# What this exercise asks:
**a)** Answer these questions about the loon necropsy report, one per line:
(i) What lung disease killed the loon from Long Pond in Eden/Belvidere?
(ii) What was the metal wire object seen in the x-ray of the Wolcott Pond chick?
(iii) What kind of parasites were found in the loon from Long Pond in Westmore?
**b)** Extend the loon necropsy report by writing what comes after its last paragraph.

___ Page extract ___

Here are a few of the outcomes from our “necropsy day” at LCP headquarters:
The first loon was from Long Pond in Westmore. It had been beaching itself, but was not part of the pond’s territorial pair raising two chicks. We had brought it to a smaller pond for observation, where it ultimately died. This loon had an obvious hole in the sternum from an attack by another loon. However, there was no underlying observable damage. The wound could have been from months or even years ago–thus Pokras didn’t think that a loon fight was the immediate cause of death. We found a bunch of parasites (tapeworms) as well. A weakened loon becomes more susceptible to things like parasites and fungal disease, but neither caused this loon’s death–so at this point, the cause remains unknown.
A loon from Long Pond in Eden/Belvidere was found dead floating in the water in early September. We discovered that this one died from a lung fungal disease, aspergillosis. Air sacs in the lungs that are usually made of a thin membrane were thickened to the point of looking like major muscle.
I examined an eight-week old chick from Wolcott Pond. At first we thought there was fishing gear present as we spotted a metal wire object in the x-ray. It turns out that this was the twist-tie from the bag the bird was in! Lesson learned. The bird was half the weight it should have been at eight weeks; it was starving. But what caused this predicament? The gizzard was full of short strands of a material that had vegetation qualities, but we could not tell for certain what it was. Folks at Tufts or UNH will assess the photos and samples we took at a later date, which will hopefully shed more light on this chick’s mysterious death.

___ Given entries ___

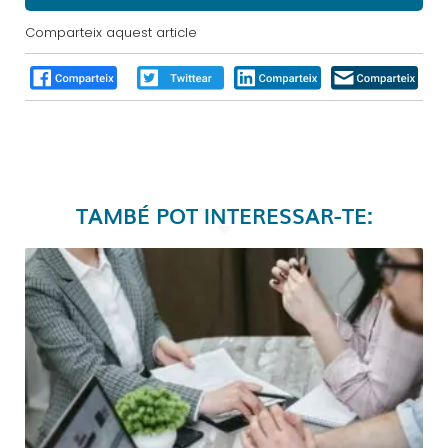
Comparteix aquest article
TAMBÉ POT INTERESSAR-TE:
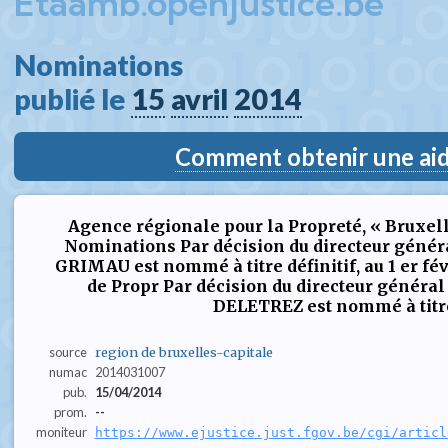
Etaamb.openjustice.be
Nominations  
publié le 
15
avril
2014
Comment obtenir une aide
Agence régionale pour la Propreté, « Bruxell
Nominations Par décision du directeur généra
GRIMAU est nommé à titre définitif, au 1 er fév
de Propr Par décision du directeur général
DELETREZ est nommé à titre d
source
region de bruxelles-capitale
numac
2014031007
pub.
15/04/2014
prom.
--
moniteur
https://www.ejustice.just.fgov.be/cgi/articl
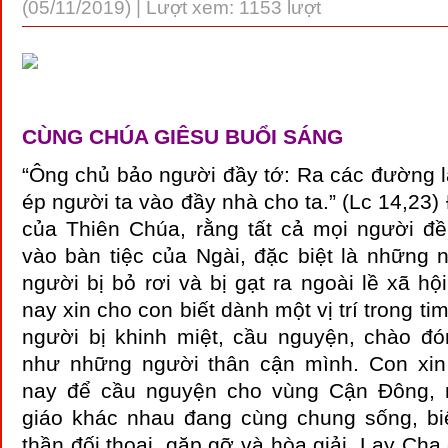
(05/11/2019) | Lượt xem: 1153 lượt
CÙNG CHÚA GIÊSU BUỔI SÁNG
“Ông chủ bảo người đầy tớ: Ra các đường 
ép người ta vào đầy nhà cho ta.” (Lc 14,23
của Thiên Chúa, rằng tất cả mọi người 
vào bàn tiệc của Ngài, đặc biệt là những 
người bị bỏ rơi và bị gạt ra ngoài lề xã h
nay xin cho con biết dành một vị trí trong t
người bị khinh miệt, cầu nguyện, chào đ
như những người thân cận mình. Con xi
nay để cầu nguyện cho vùng Cận Đông, n
giáo khác nhau đang cùng chung sống, biế
thần đối thoại, gặp gỡ và hòa giải. Lạy Cha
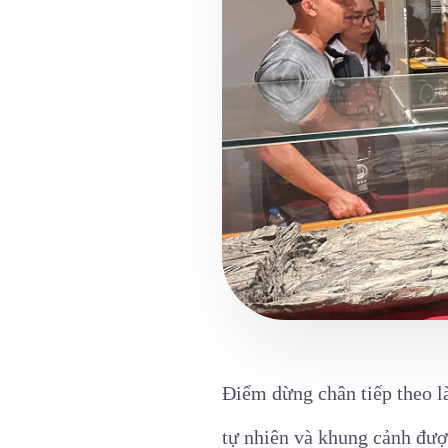
Điểm dừng chân tiếp theo l
tự nhiên và khung cảnh đượ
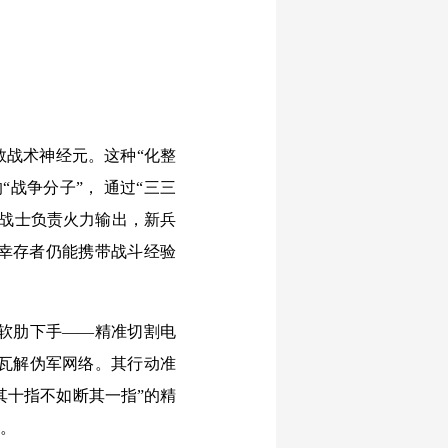
战术神经元。这种“化整
战争分子”， 通过“三三
熟战士负责火力输出，新兵
幸存者仍能携带战斗经验
软肋下手——精准切割电
瓦解伪军网络。其行动准
其十指不如断其一指”的精
境。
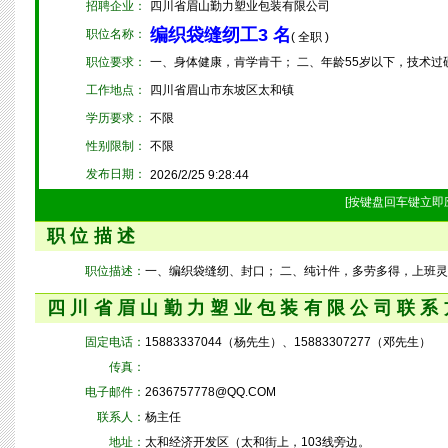
招聘企业：
四川省眉山勤力塑业包装有限公司
编织袋缝纫工3 名
职位名称：
( 全职 )
职位要求：
一、身体健康，肯学肯干； 二、年龄55岁以下，技术
工作地点：
四川省眉山市东坡区太和镇
学历要求：
不限
性别限制：
不限
发布日期：
2026/2/25 9:28:44
[按键盘回车键立即
职位描述
职位描述：
一、编织袋缝纫、封口； 二、纯计件，多劳多得，上班
四川省眉山勤力塑业包装有限公司联系
固定电话：
15883337044（杨先生）、15883307277（邓先生）
传真：
电子邮件：
2636757778@QQ.COM
联系人：
杨主任
地址：
太和经济开发区（太和街上，103线旁边。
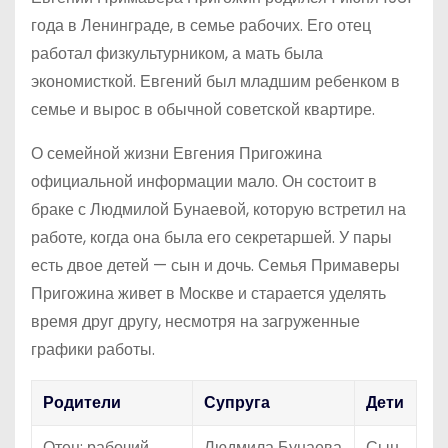
года в Ленинграде, в семье рабочих. Его отец
работал физкультурником, а мать была
экономисткой. Евгений был младшим ребенком в
семье и вырос в обычной советской квартире.
О семейной жизни Евгения Пригожина
официальной информации мало. Он состоит в
браке с Людмилой Бунаевой, которую встретил на
работе, когда она была его секретаршей. У пары
есть двое детей — сын и дочь. Семья Примаверы
Пригожина живет в Москве и старается уделять
время друг другу, несмотря на загруженные
графики работы.
Родители
Супруга
Дети
Отец: рабочий
Людмила Бунаева
Сын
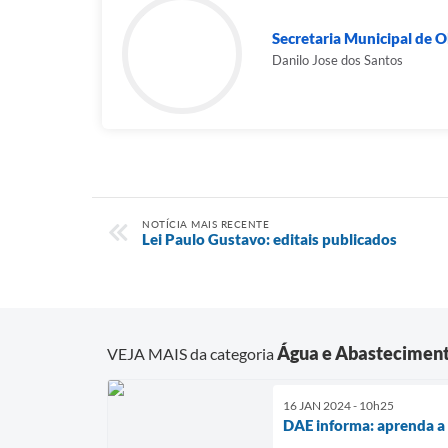
Secretaria Municipal de Ob
Danilo Jose dos Santos
NOTÍCIA MAIS RECENTE
Lei Paulo Gustavo: editais publicados
Água e Abastecimen
VEJA MAIS da categoria
16 JAN 2024 - 10h25
DAE informa: aprenda a 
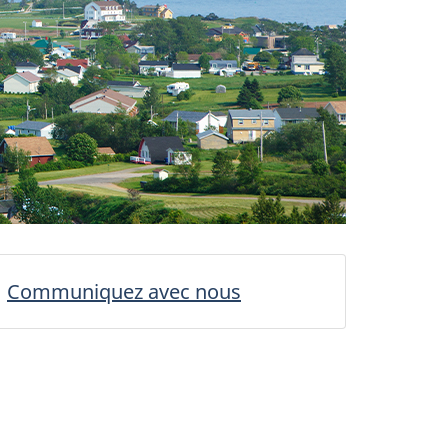
Communiquez avec nous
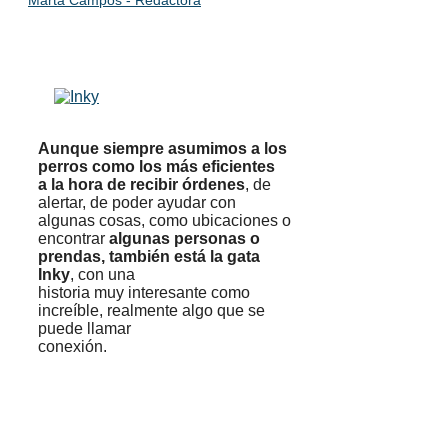
Marta Campos - Redactora
Aunque siempre asumimos a los
perros como los más eficientes
a la hora de recibir órdenes
, de
alertar, de poder ayudar con
algunas cosas, como ubicaciones o
encontrar
algunas personas o
prendas, también está la gata
Inky
, con una
historia muy interesante como
increíble, realmente algo que se
puede llamar
conexión.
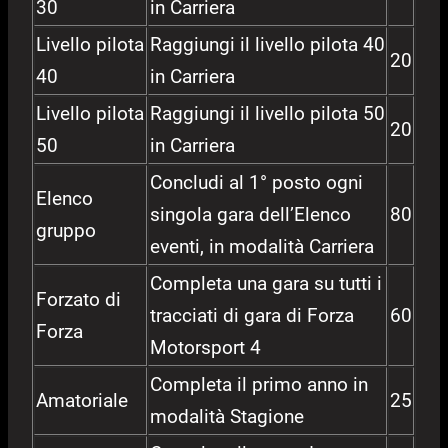
30
in Carriera
Livello pilota
Raggiungi il livello pilota 40
20
40
in Carriera
Livello pilota
Raggiungi il livello pilota 50
20
50
in Carriera
Concludi al 1° posto ogni
Elenco
singola gara dell’Elenco
80
gruppo
eventi, in modalità Carriera
Completa una gara su tutti i
Forzato di
tracciati di gara di Forza
60
Forza
Motorsport 4
Completa il primo anno in
Amatoriale
25
modalità Stagione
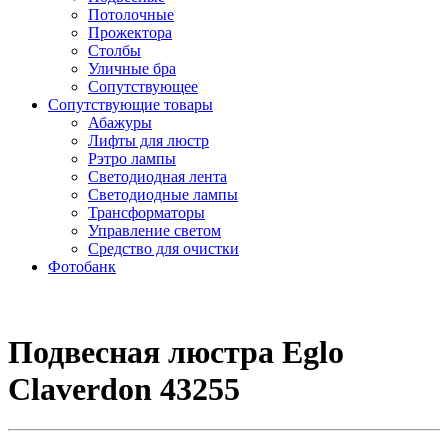
Потолочные
Прожектора
Столбы
Уличные бра
Сопутствующее
Сопутствующие товары
Абажуры
Лифты для люстр
Рэтро лампы
Светодиодная лента
Светодиодные лампы
Трансформаторы
Управление светом
Средство для очистки
Фотобанк
Подвесная люстра Eglo
Claverdon 43255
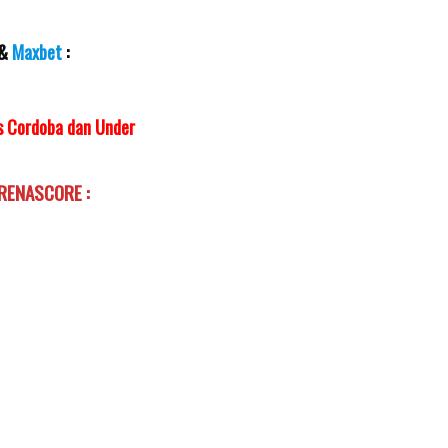
&
Maxbet
:
es Cordoba dan Under
ARENASCORE :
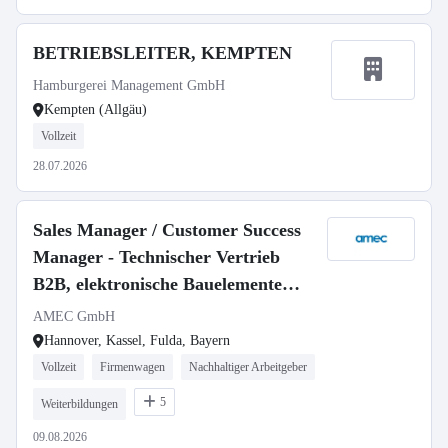
BETRIEBSLEITER, KEMPTEN
Hamburgerei Management GmbH
Kempten (Allgäu)
Vollzeit
28.07.2026
Sales Manager / Customer Success
Manager - Technischer Vertrieb
B2B, elektronische Bauelemente
(m/w/d)
AMEC GmbH
Hannover, Kassel, Fulda, Bayern
Vollzeit
Firmenwagen
Nachhaltiger Arbeitgeber
5
Weiterbildungen
09.08.2026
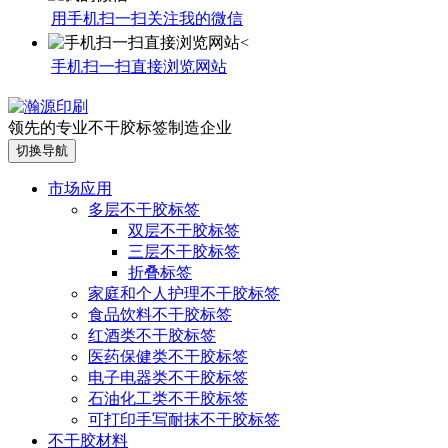
用手机扫一扫关注我的微信
手机扫一扫直接浏览网站
领先的专业不干胶标签制造企业
切换导航
市场应用
多层不干胶标签
双层不干胶标签
三层不干胶标签
折叠标签
家庭和个人护理不干胶标签
食品饮料不干胶标签
红酒类不干胶标签
医药保健类不干胶标签
电子电器类不干胶标签
石油化工类不干胶标签
可打印手写耐抹不干胶标签
不干胶材料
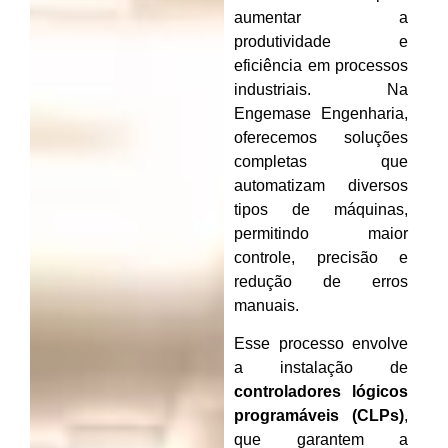
aumentar a
produtividade e
eficiência em processos
industriais. Na
Engemase Engenharia,
oferecemos soluções
completas que
automatizam diversos
tipos de máquinas,
permitindo maior
controle, precisão e
redução de erros
manuais.
Esse processo envolve
a instalação de
controladores lógicos
programáveis (CLPs)
,
que garantem a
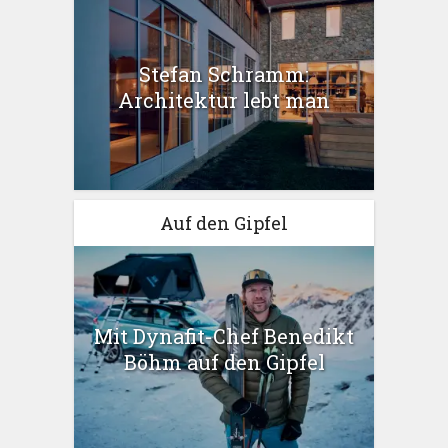
Stefan Schramm:
Architektur lebt man
Auf den Gipfel
Mit Dynafit-Chef Benedikt
Böhm auf den Gipfel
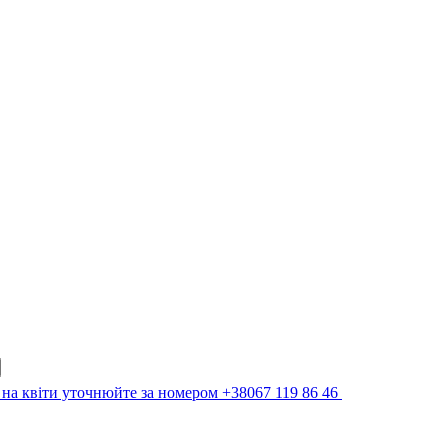
 на квіти уточнюйте за номером +38067 119 86 46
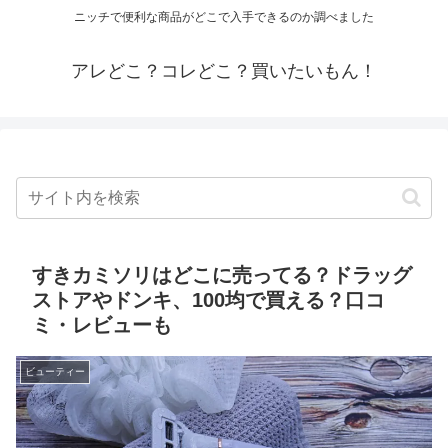
ニッチで便利な商品がどこで入手できるのか調べました
アレどこ？コレどこ？買いたいもん！
すきカミソリはどこに売ってる？ドラッグ
ストアやドンキ、100均で買える？口コ
ミ・レビューも
ビューティー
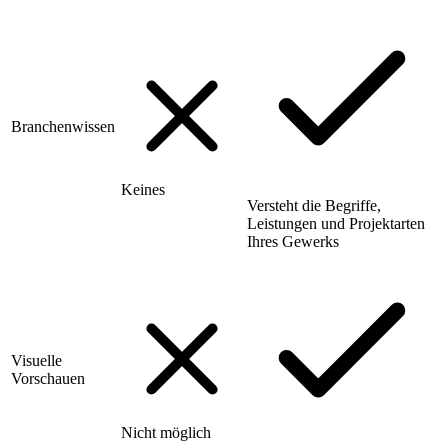
Branchenwissen
Keines
Versteht die Begriffe,
Leistungen und Projektarten
Ihres Gewerks
Visuelle
Vorschauen
Nicht möglich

___

# Per-task answers:
**a)**
(i) Aspergillosis, a lung fungal disease.
(ii) The twist-tie from the bag the bird was in.
(iii) Tapeworms.

**b)**
The estimated annual mortality rate for adult loons is around 5%. Much of this likely occurs during the winter and migration, which can be stressful times (imagine staying warm and making a living on Cape Cod in January). Our work in the summer months can hopefully guide where research needs to go to reduce human-caused sources of mortality. For example, lung fungal disease cases have increased over the past decade–what might be contributing to this natural disease that tends to hit immune-compromised birds? A healthy loon will keep the fungus in check. Is it stress from competition and more loons or is it changes in water quality and potentially climate change? Could this affect other wildlife and even people? We’ll keep searching for answers as best we can.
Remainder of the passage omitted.